Na trama de Pedro, Maristela também é essa personagem forasteira, um corpo em travessia diante do esquecimento inerente ao presente da cidade. A diferença crucial, no entanto, é que ela não é o "motor" do acidente, como descreve Camila sobre Linz. Ao sonhar com uma criatura que grita ao centro do Pajéu, antigo rio que deu origem a Fortaleza, Maristela é uma das milhões de existências urbanas, como a minha própria, por exemplo, que esqueceram em torno de quê a cidade se desenvolveu. Por isso, ao invés de sumir como Linz, ela vai contra a própria corrente do rio para encontrá-lo além do espaço cabido. Ao descobrir que foi canalizado, ela encontra a falta de ar, um sufoco que sequer é contemporâneo.
Mas o que há de mais bonito em Pajéu não é sua busca meramente formal, uma personagem incomodada com o passado que decide entendê-lo através do arquivo. Pajéu é uma busca sensorial que parece motivada pelo medo, como a própria Maristela repete em alguns momentos quando se dá conta que o rio foi esquecido não apenas de forma social, mas de forma institucional também. É uma busca que dá conta da aflição inseparável à natureza afetiva humana, uma busca que, além do passado, está preocupada em descobrir o que está realmente acontecendo agora. Dentro e fora dessa tela, o mundo está sendo esquecido.
É por isso que a narrativa se enriquece imensamente com a introdução pontual da "realidade", quando conversa diretamente (e sem pudor) com a estética documental. Além de pesquisadores, ouvimos fortalezenses e suas experiências com própria memória. "Você tem medo de ser esquecido?", pergunta aos banhistas. Numa dessas conversas, sobre o descaso municipal com a assistência básica à periferia, Pajéu expõe sua reflexão mais conflituosa sobre a crueldade de quem determina o destino da memória, já que é a própria cidade em desenvolvimento que escolhe direta e indiretamente o que será esquecido: seja o Rio Pajeú que agora passa por debaixo das ruas, sejam os locais distantes da concentração de riqueza.
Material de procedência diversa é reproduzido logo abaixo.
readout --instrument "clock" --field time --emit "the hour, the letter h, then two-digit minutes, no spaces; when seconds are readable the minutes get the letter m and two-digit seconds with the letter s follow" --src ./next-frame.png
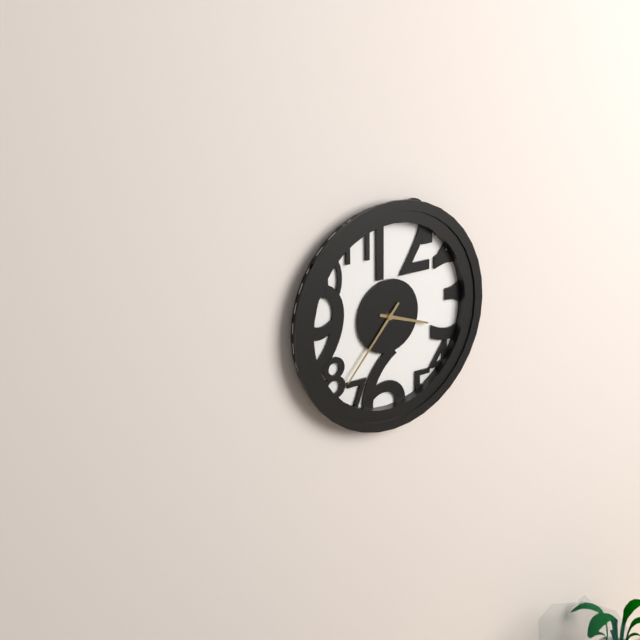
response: 3h37
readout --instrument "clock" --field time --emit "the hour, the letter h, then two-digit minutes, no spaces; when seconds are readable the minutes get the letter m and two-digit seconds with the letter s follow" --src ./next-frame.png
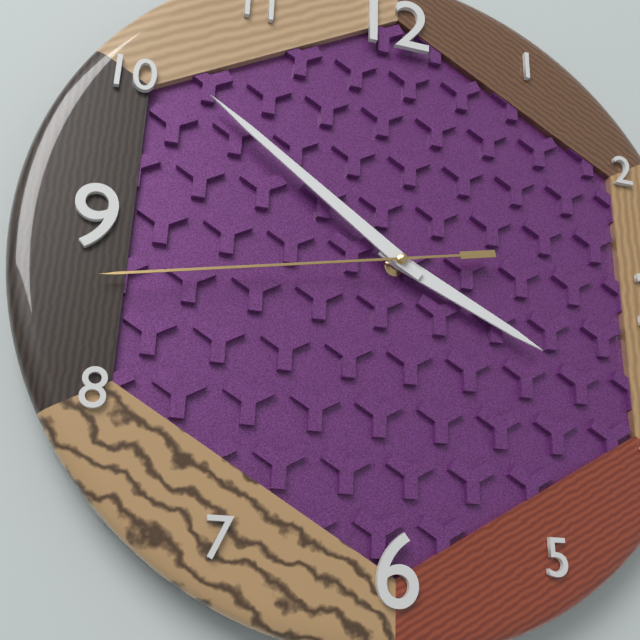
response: 3h51m43s
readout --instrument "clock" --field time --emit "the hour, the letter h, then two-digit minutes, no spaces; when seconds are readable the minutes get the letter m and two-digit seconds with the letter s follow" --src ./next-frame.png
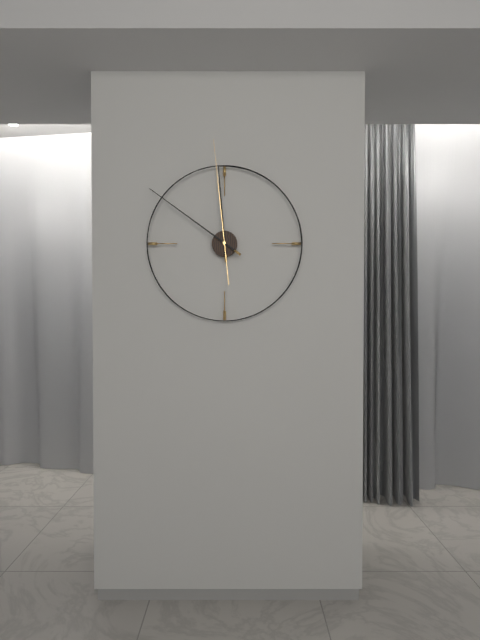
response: 11h51m59s
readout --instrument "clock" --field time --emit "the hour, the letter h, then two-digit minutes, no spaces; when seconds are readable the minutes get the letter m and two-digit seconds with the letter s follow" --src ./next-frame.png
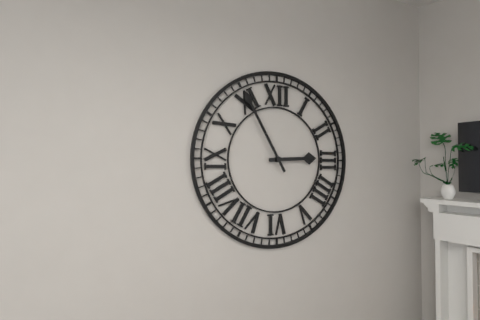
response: 2h55
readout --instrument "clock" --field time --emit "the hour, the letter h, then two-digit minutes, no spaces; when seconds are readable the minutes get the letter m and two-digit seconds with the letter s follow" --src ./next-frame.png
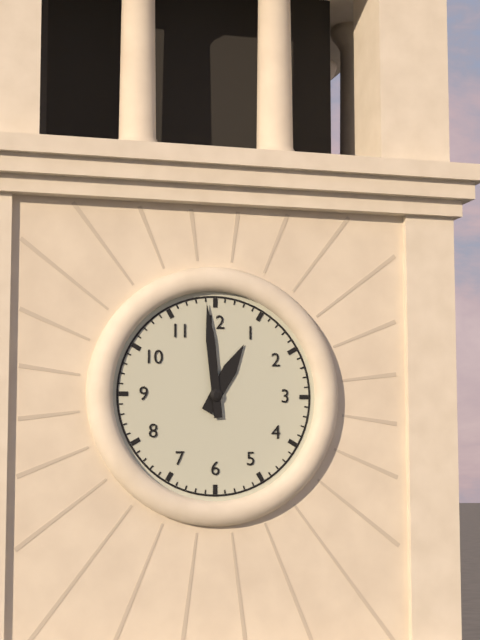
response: 12h59
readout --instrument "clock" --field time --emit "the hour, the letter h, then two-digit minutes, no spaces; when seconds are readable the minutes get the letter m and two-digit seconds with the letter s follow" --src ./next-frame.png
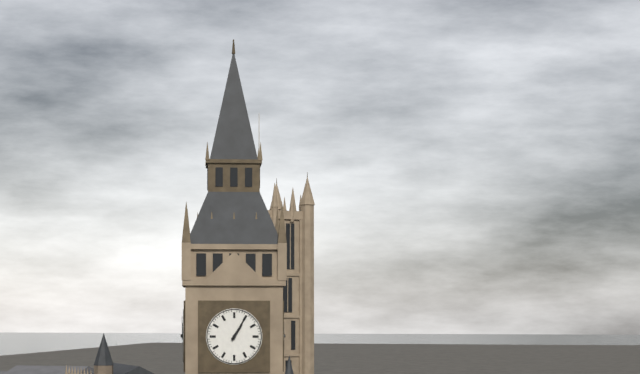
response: 1h05
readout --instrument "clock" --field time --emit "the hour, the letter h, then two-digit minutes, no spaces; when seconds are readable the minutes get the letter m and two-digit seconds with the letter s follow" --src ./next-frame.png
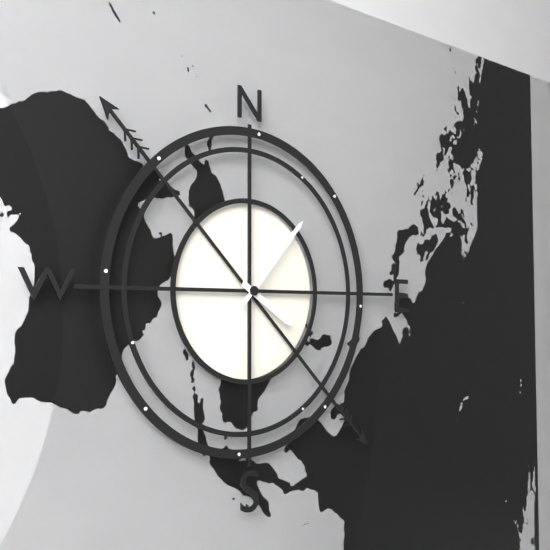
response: 4h07
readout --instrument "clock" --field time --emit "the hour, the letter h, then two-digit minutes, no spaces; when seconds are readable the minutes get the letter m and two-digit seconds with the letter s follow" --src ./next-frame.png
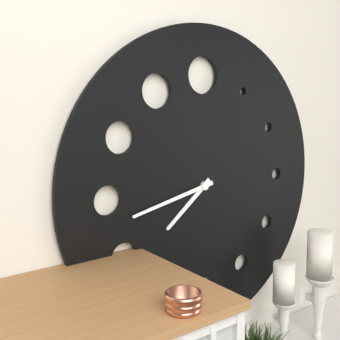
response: 7h43
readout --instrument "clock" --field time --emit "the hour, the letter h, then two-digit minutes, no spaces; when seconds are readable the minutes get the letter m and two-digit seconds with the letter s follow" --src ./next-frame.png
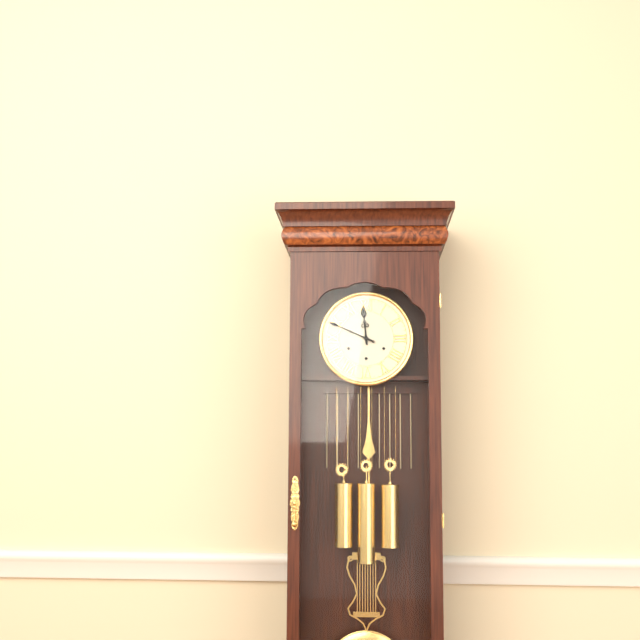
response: 11h49
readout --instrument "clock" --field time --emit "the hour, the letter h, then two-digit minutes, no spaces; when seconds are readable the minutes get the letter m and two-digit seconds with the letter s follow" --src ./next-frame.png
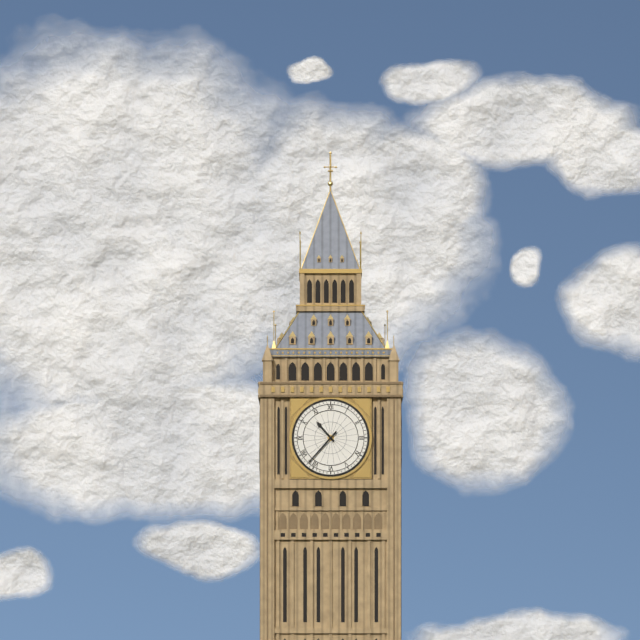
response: 10h37
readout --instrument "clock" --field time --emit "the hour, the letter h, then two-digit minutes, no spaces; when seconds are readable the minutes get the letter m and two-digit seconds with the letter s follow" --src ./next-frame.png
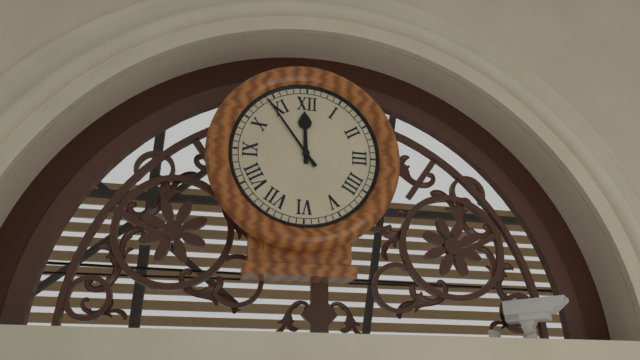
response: 11h54
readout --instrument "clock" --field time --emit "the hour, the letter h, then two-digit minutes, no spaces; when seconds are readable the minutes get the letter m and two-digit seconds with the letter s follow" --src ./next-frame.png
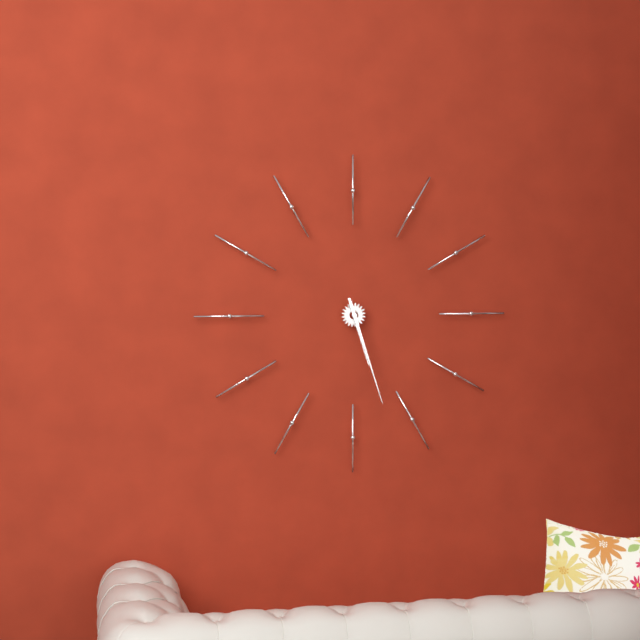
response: 5h27
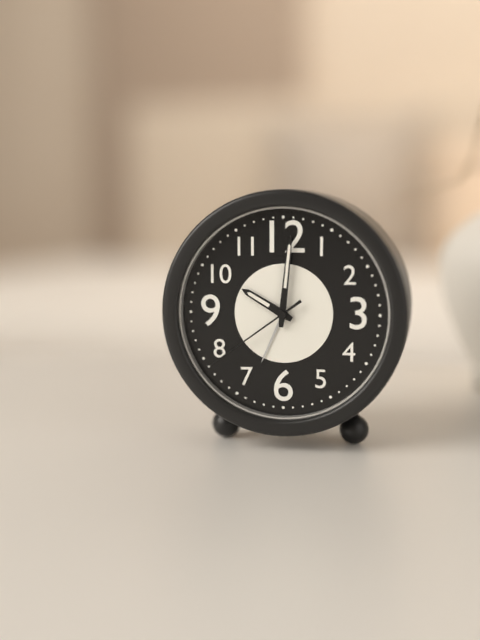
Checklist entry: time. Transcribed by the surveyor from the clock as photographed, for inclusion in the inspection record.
10:01:39
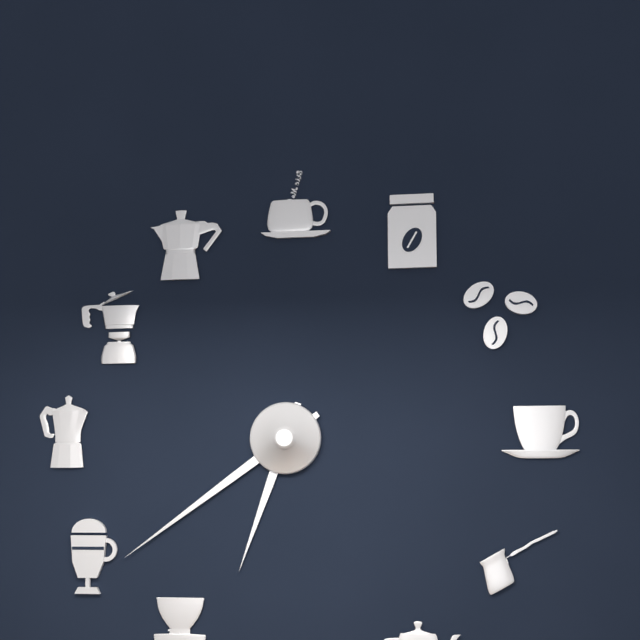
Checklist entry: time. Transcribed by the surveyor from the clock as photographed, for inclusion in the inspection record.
6:39
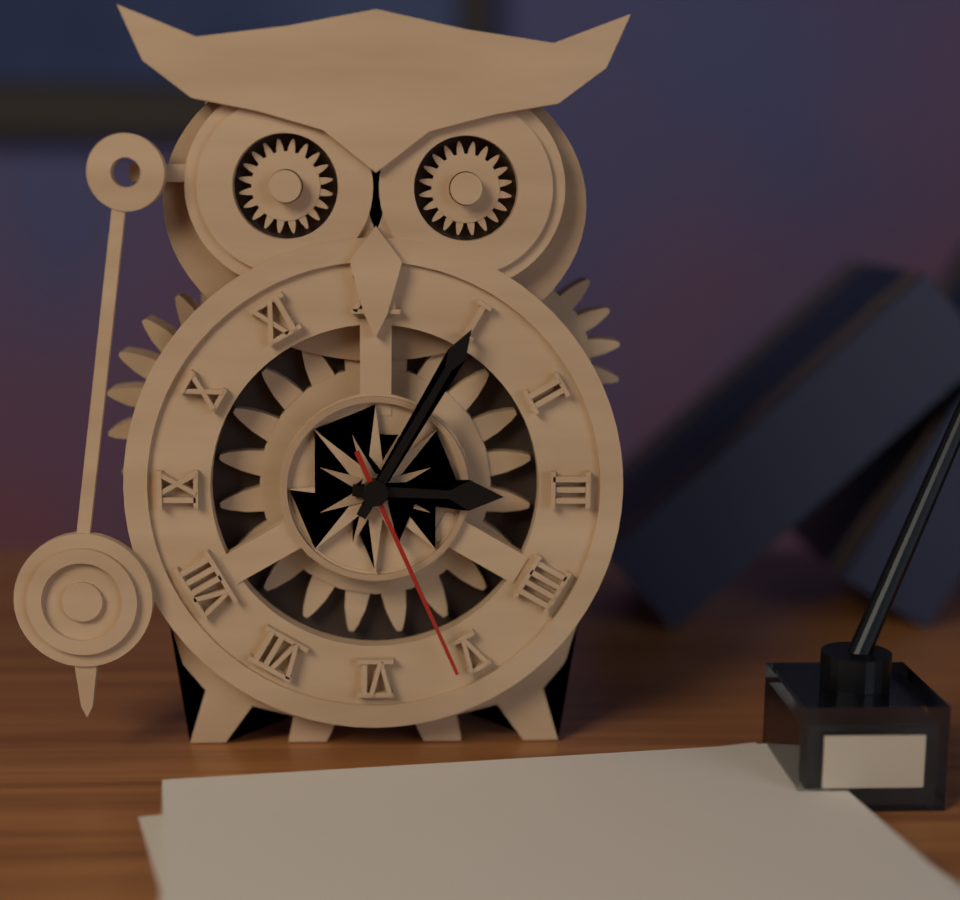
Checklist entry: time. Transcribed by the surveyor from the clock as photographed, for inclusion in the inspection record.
3:05:26
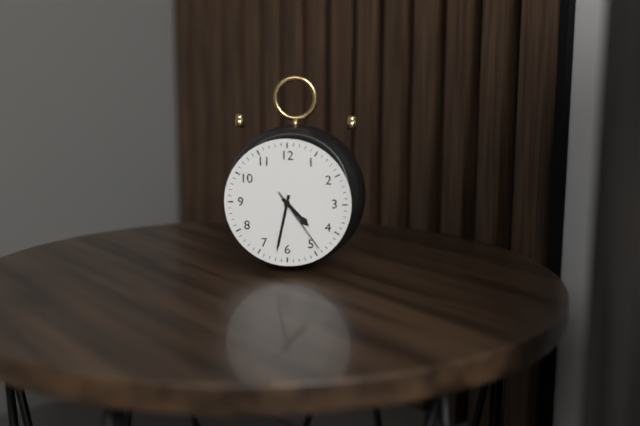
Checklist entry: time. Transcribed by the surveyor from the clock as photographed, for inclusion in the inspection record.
4:32:24
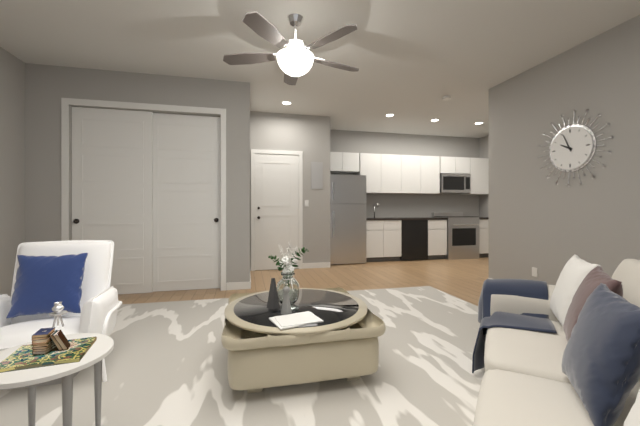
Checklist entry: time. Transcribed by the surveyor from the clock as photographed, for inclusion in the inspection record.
9:56
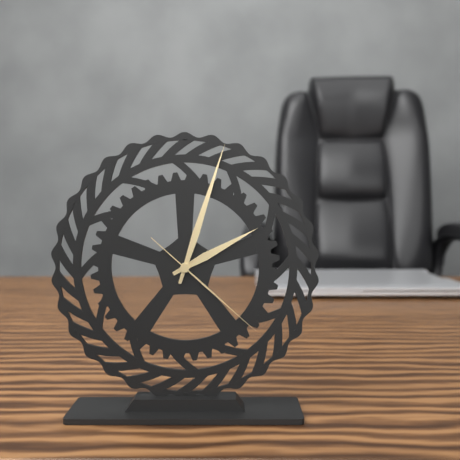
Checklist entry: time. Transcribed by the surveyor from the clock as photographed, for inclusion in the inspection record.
2:03:22
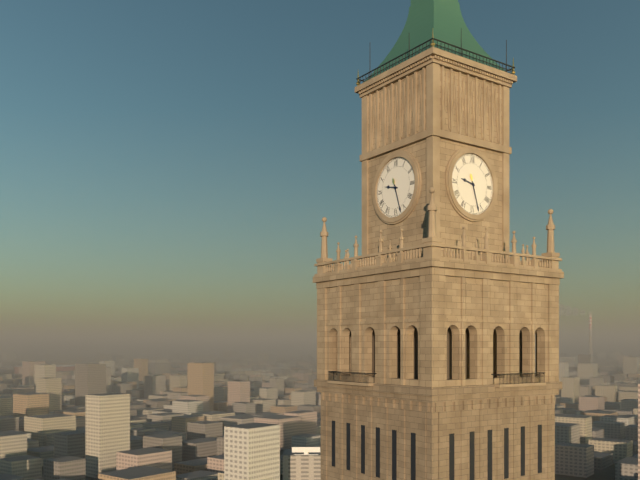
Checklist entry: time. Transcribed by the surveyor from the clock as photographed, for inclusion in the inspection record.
9:27
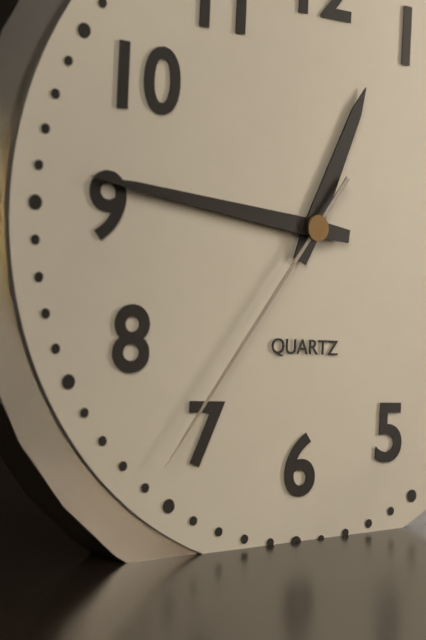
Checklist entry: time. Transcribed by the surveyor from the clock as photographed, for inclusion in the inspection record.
12:46:36
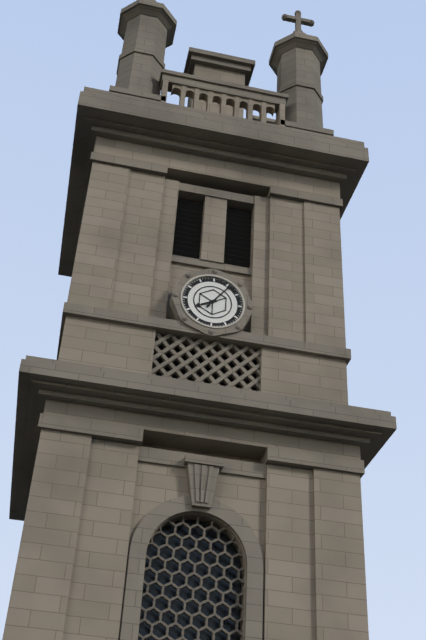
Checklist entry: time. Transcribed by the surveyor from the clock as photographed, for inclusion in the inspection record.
8:06
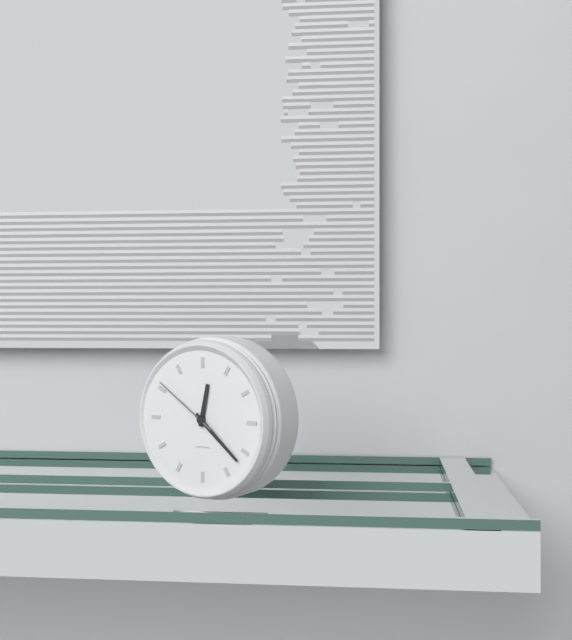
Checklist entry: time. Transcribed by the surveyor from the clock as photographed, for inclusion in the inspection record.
12:22:51
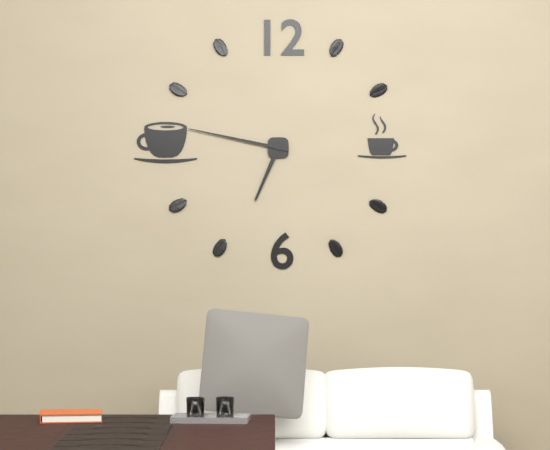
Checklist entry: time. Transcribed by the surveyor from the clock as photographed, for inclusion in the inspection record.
6:47
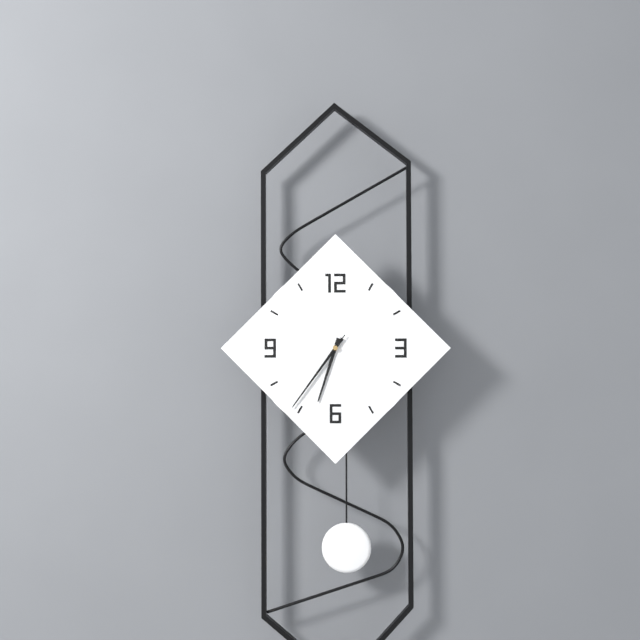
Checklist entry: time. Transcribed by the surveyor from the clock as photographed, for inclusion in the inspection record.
6:36:36
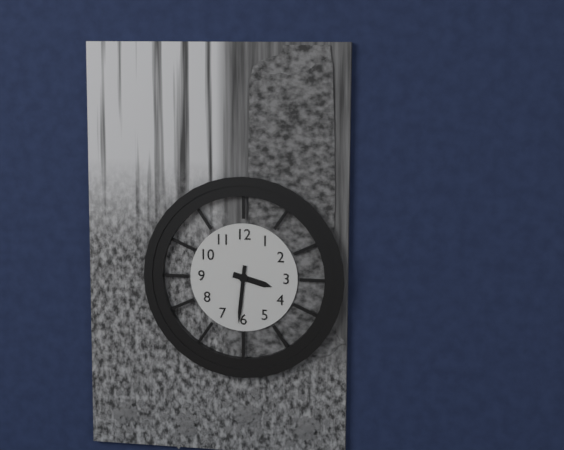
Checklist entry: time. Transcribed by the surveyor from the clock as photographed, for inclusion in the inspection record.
3:31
Em paralelo, o roteiro individualiza essa aflição tanto no atrito de Maristela sobre a insistente "presença" de seu amigo Yuri, quanto no corpo estético de suspense que o filme assume (mais em som que em imagem) para materializar o choque do desaparecimento, o assustador e silencioso grito desse Pajéu que, aparentemente, faz parte de Maristela, uma professora que pouco tinha a ver com sua existência apesar de atravessá-lo diariamente.
É dessa forma, ora sutil, ora barulhenta, que Pajéu remonta a colonização de um espaço nativo "anterior" ao Brasil, aquela violência, que um dia estudamos, hoje convertida na magia do desenvolvimento, expondo que esse processo de silenciamento do horror nunca deixou de acontecer. Nos despedimos dessa história sem uma resposta, mas completamente chacoalhados pelo medo. Do lado de cá da tela, já somos exatamente como Linz, testemunhas de uma cidade que desaparece aos poucos.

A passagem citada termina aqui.